Lille : Le cycliste de 16 ans écrasé par un camion n’était pas un « livreur officiel » Deliveroo

ACCIDENT Après la mort d’un mineur à vélo porteur d’un sac Deliveroo, l’entreprise affirme qu’il ne peut en aucun cas s’agir d'un livreur officiel

Mikaël Libert
— 
Vélo d'un livreur Deliveroo. (Illustration)
Vélo d'un livreur Deliveroo. (Illustration) — SYSPEO/SIPA
  • Un adolescent à vélo est mort, mardi soir, écrasé par un camion.
  • Sur le lieu de l’accident, les policiers ont retrouvé un sac estampillé Deliveroo.
  • La plateforme affirme que le mineur ne pouvait pas travailler pour elle.

Mardi soir, à Lille, un cycliste de 16 ans est mort écrasé par un camion. Si les circonstances de l’accident sont soumises à enquête pour déterminer les responsabilités, un autre point demeure flou. Pourquoi ce jeune homme, mineur, possédait-il un sac de livraison estampillé Deliveroo ?

En France, le travail des mineurs est soit rigoureusement encadré, soit rigoureusement interdit. Pour ce qui est de Deliveroo, « on n’autorise pas le travail des mineurs », a insisté auprès de 20 Minutes Damien Stéffan, un porte-parole de l’entreprise. « Dès que nous avons appris la nouvelle, nous avons, ce matin, pris attache avec les enquêteurs pour nous mettre à leur disposition et proposer notre aide », précise-t-il.

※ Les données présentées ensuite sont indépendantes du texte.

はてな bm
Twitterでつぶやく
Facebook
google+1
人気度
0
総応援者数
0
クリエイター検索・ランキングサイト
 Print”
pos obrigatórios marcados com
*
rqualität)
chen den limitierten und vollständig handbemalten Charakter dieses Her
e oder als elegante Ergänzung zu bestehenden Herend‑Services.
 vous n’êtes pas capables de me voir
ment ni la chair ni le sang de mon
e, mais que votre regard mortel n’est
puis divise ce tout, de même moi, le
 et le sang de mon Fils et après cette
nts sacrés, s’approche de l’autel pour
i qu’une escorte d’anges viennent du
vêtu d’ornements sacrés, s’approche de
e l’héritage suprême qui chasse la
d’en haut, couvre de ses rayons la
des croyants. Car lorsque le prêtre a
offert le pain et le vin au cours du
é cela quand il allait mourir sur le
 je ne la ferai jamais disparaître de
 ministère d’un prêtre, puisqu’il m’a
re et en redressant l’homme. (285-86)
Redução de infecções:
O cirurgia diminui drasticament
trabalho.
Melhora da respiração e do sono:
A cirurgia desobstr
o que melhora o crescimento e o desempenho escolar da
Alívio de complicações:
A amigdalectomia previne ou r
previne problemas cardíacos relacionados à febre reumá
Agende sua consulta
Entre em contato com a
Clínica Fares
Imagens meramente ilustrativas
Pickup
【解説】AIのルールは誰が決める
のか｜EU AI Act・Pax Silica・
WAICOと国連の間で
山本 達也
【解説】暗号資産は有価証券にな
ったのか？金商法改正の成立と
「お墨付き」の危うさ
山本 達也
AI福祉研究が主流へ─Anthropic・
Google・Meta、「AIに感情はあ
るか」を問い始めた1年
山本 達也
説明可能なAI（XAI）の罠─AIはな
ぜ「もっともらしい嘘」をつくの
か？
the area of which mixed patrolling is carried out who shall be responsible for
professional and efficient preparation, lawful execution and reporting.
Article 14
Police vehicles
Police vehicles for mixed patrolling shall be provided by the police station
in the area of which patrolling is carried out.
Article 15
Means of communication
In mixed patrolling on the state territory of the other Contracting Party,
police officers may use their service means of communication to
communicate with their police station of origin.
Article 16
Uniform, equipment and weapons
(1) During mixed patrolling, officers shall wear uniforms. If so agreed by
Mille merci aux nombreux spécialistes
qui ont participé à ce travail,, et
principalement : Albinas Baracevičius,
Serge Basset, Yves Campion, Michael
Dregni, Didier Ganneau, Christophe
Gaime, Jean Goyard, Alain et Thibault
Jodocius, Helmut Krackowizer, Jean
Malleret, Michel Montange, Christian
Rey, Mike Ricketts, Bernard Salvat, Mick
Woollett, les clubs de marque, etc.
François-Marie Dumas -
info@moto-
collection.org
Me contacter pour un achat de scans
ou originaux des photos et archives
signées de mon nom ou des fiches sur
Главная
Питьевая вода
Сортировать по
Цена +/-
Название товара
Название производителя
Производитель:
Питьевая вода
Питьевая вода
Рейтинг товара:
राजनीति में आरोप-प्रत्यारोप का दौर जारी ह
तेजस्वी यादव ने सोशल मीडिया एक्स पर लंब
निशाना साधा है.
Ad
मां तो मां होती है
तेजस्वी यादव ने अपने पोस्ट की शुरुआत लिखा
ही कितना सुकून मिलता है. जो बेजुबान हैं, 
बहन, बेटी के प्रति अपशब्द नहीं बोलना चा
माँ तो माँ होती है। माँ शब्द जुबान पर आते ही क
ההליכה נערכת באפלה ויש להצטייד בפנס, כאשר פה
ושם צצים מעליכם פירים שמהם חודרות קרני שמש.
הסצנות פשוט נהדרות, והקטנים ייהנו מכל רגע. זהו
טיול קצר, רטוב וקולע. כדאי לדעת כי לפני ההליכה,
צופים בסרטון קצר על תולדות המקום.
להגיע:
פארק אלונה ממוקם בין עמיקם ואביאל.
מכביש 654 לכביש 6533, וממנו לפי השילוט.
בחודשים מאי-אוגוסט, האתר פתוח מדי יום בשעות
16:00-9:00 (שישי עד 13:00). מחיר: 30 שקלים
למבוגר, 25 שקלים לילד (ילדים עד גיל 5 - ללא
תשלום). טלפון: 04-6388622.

Un compte sous loué illégalement ?

S’il est donc trop tôt côté police pour affirmer ou infirmer quoi que ce soit, plusieurs hypothèses peuvent expliquer pourquoi un adolescent de 16 ans était en possession d’un sac de livraison Deliveroo. Selon nos informations, il apparaît peu crédible que la victime ait simplement trouvé le sac. La piste la plus crédible est donc celle d’un compte officiel sous-loué illégalement.

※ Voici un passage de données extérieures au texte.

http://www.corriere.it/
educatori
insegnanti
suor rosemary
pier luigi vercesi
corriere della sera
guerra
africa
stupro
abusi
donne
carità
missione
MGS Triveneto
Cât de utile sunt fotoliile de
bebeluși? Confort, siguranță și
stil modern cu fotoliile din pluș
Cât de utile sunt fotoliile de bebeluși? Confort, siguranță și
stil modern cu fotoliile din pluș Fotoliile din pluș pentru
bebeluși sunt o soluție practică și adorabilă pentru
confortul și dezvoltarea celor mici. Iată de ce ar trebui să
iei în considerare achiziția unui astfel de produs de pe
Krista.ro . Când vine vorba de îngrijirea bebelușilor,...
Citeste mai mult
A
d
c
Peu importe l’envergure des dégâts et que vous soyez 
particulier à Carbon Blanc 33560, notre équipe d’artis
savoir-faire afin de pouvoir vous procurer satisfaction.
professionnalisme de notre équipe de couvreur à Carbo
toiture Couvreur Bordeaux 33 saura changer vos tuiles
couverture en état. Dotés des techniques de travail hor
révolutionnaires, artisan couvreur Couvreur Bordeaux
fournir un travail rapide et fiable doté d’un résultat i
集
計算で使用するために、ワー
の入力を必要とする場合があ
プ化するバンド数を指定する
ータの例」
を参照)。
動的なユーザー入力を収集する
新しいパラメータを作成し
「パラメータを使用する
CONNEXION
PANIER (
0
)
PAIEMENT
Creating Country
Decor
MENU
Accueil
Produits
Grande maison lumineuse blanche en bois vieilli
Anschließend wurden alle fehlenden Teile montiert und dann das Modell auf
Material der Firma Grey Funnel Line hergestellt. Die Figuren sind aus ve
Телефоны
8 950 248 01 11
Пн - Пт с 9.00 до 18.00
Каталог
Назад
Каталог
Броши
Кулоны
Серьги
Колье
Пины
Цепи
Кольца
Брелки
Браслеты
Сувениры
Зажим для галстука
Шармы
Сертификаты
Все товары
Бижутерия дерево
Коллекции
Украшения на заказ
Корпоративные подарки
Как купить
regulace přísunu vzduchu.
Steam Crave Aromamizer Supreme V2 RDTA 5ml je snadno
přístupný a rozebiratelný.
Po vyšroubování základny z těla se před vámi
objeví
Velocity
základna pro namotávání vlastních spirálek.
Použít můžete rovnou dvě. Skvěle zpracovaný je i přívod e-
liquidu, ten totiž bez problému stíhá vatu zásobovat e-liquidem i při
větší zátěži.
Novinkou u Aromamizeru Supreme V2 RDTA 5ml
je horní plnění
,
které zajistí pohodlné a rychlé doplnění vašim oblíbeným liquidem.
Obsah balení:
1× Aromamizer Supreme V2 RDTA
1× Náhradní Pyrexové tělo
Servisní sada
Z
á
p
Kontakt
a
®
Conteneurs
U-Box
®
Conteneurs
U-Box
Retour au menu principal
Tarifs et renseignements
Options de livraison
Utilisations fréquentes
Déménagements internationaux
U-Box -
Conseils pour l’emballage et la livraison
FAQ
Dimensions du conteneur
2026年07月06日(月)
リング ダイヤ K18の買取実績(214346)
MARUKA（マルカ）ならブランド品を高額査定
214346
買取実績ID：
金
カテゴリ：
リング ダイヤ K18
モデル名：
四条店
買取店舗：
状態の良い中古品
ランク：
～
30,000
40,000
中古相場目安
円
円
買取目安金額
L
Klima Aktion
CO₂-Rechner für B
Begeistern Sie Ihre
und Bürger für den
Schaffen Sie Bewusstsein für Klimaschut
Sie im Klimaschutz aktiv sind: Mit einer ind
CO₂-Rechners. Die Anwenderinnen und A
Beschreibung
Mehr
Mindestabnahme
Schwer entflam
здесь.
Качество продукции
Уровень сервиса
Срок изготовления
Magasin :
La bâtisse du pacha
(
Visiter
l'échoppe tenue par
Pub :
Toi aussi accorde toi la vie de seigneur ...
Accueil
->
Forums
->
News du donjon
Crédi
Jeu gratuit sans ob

Un indépendant officiellement inscrit sur la plateforme et possédant un compte peut déléguer à des prestataires, lesquels doivent être enregistrés auprès de la plateforme. « Ils doivent être majeurs et pouvoir travailler légalement en France », note Deliveroo. Il arrive aussi que des comptes officiels soient « prêtés » à des tiers non déclarés. « C’est très fréquent. Le titulaire du compte prend une commission de 30 % ou plus sur le montant des courses et reverse le reste au livreur fantôme », explique Edouard Bernasse, secrétaire général du Collectif des livreurs autonomes de plateformes (Clap).

Une pratique rigoureusement illégale à plusieurs titres. D’abord parce qu’il s’agit de travail dissimulé, le livreur fantôme n’étant pas déclaré auprès de l’administration fiscale. L’autre raison est plus inquiétante : « La plupart des livreurs travaillant de cette manière sont sans papiers, précaires. Il y a aussi beaucoup de mineurs et ce n’est pas nouveau », déplore Edouard Bernasse.

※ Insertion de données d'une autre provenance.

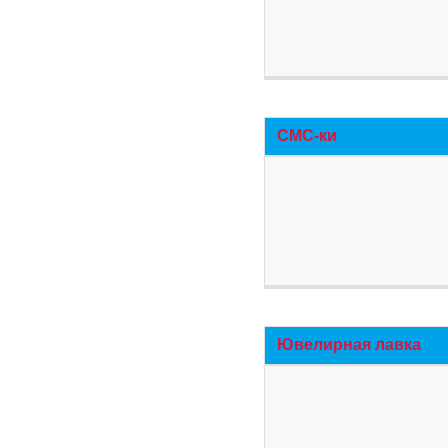
СМС-ки
Ювелирная лавка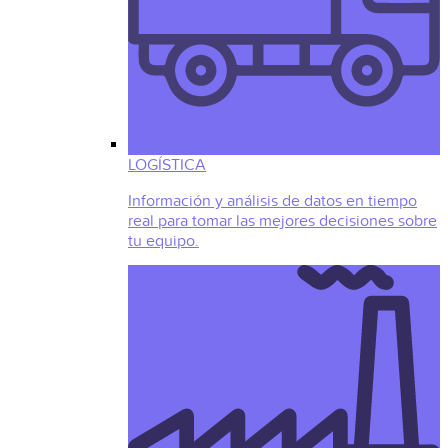
LOGÍSTICA
Información y análisis de datos en tiempo
real para tomar las mejores decisiones sobre
tu equipo.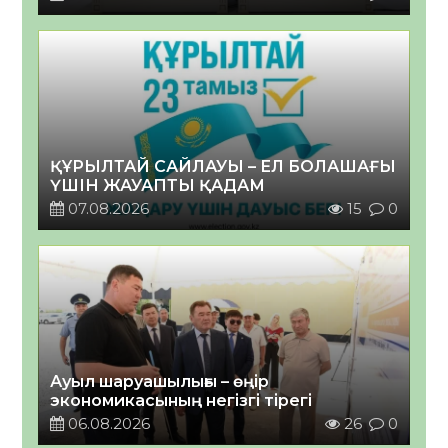
ҚҰРЫЛТАЙ САЙЛАУЫ – ЕЛ БОЛАШАҒЫ
ҮШІН ЖАУАПТЫ ҚАДАМ
07.08.2026
15
0
Ауыл шаруашылығы – өңір
экономикасының негізгі тірегі
06.08.2026
26
0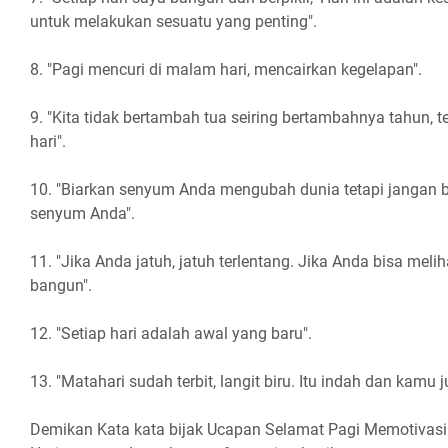
untuk melakukan sesuatu yang penting".
8. "Pagi mencuri di malam hari, mencairkan kegelapan".
9. "Kita tidak bertambah tua seiring bertambahnya tahun, t
hari".
10. "Biarkan senyum Anda mengubah dunia tetapi jangan 
senyum Anda".
11. "Jika Anda jatuh, jatuh terlentang. Jika Anda bisa melih
bangun".
12. "Setiap hari adalah awal yang baru".
13. "Matahari sudah terbit, langit biru. Itu indah dan kamu j
Demikan Kata kata bijak Ucapan Selamat Pagi Memotivasi 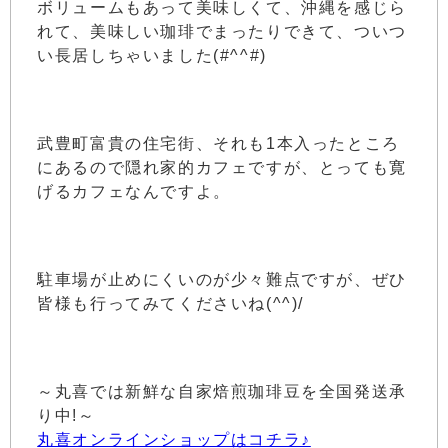
ボリュームもあって美味しくて、沖縄を感じら
れて、美味しい珈琲でまったりできて、ついつ
い長居しちゃいました(#^^#)
武豊町富貴の住宅街、それも1本入ったところ
にあるので隠れ家的カフェですが、とっても寛
げるカフェなんですよ。
駐車場が止めにくいのが少々難点ですが、ぜひ
皆様も行ってみてくださいね(^^)/
～丸喜では新鮮な自家焙煎珈琲豆を全国発送承
り中!～
丸喜オンラインショップはコチラ♪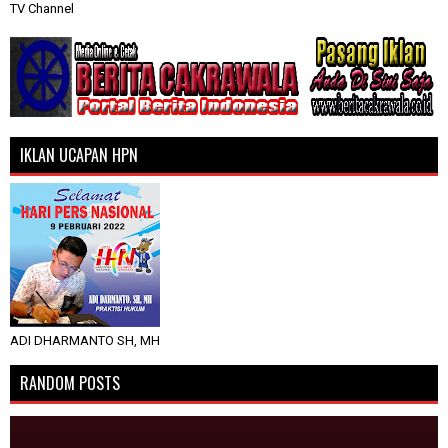
TV Channel
IKLAN UCAPAN HPN
ADI DHARMANTO SH, MH
RANDOM POSTS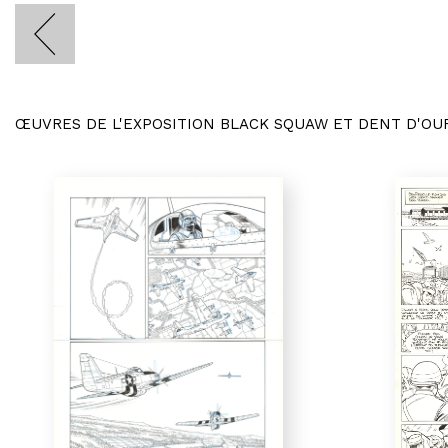
ŒUVRES DE L'EXPOSITION BLACK SQUAW ET DENT D'OU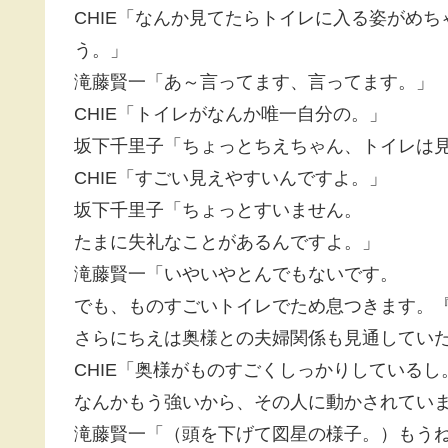
CHIE「なんか見てたらトイレに入る姿がめ
う。」
滝藤賢一「あ～言ってます、言ってます。」
CHIE「トイレがなんか唯一自分の。」
坂下千里子「ちょっとちえちゃん、トイレは
CHIE「すごい見えやすいんですよ。」
坂下千里子「ちょっとすいません。
たまに失礼なことがあるんですよ。」
滝藤賢一「いやいやとんでもないです。
でも、ものすごいトイレでため息つきます。
さらにちえは奥様との夫婦関係も見通してい
CHIE「奥様がものすごくしっかりしているし
なんかもう強いから、その人に動かされてい
滝藤賢一「（頭を下げて図星の様子。）もう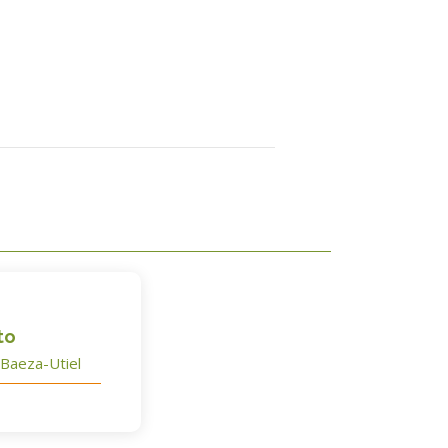
to
 Baeza-Utiel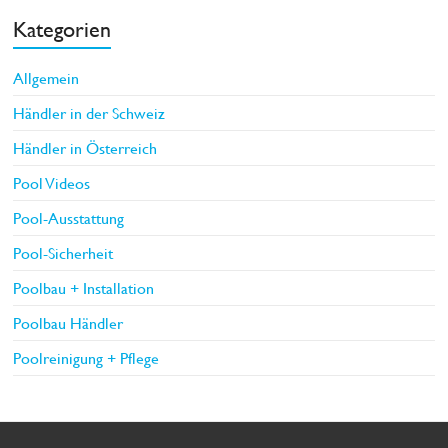
Kategorien
Allgemein
Händler in der Schweiz
Händler in Österreich
Pool Videos
Pool-Ausstattung
Pool-Sicherheit
Poolbau + Installation
Poolbau Händler
Poolreinigung + Pflege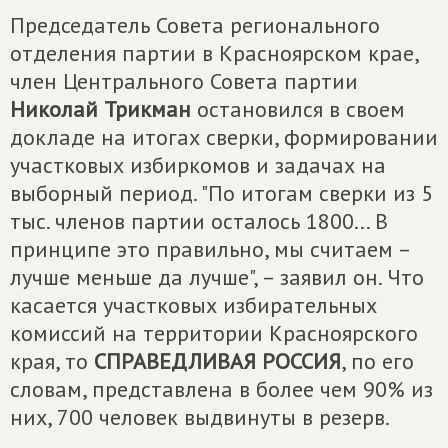
Председатель Совета регионального
отделения партии в Красноярском крае,
член Центрального Совета партии
Николай Трикман
остановился в своем
докладе на итогах сверки, формировании
участковых избиркомов и задачах на
выборный период. "По итогам сверки из 5
тыс. членов партии осталось 1800... В
принципе это правильно, мы считаем –
лучше меньше да лучше", – заявил он. Что
касается участковых избирательных
комиссий на территории Красноярского
края, то
СПРАВЕДЛИВАЯ РОССИЯ
, по его
словам, представлена в более чем 90% из
них, 700 человек выдвинуты в резерв.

Pour empêcher ce type de pratiques, les plateformes disposent néanmoins d’outils. Deliveroo n’a pas souhaité s’exprimer à ce sujet. Son concurrent, Uber Eats, utilise la reconnaissance faciale. « Revaloriser le montant des courses pourrait aussi être un moyen de motiver les titulaires de compte à ne plus sous-louer », estime le secrétaire général du Clap.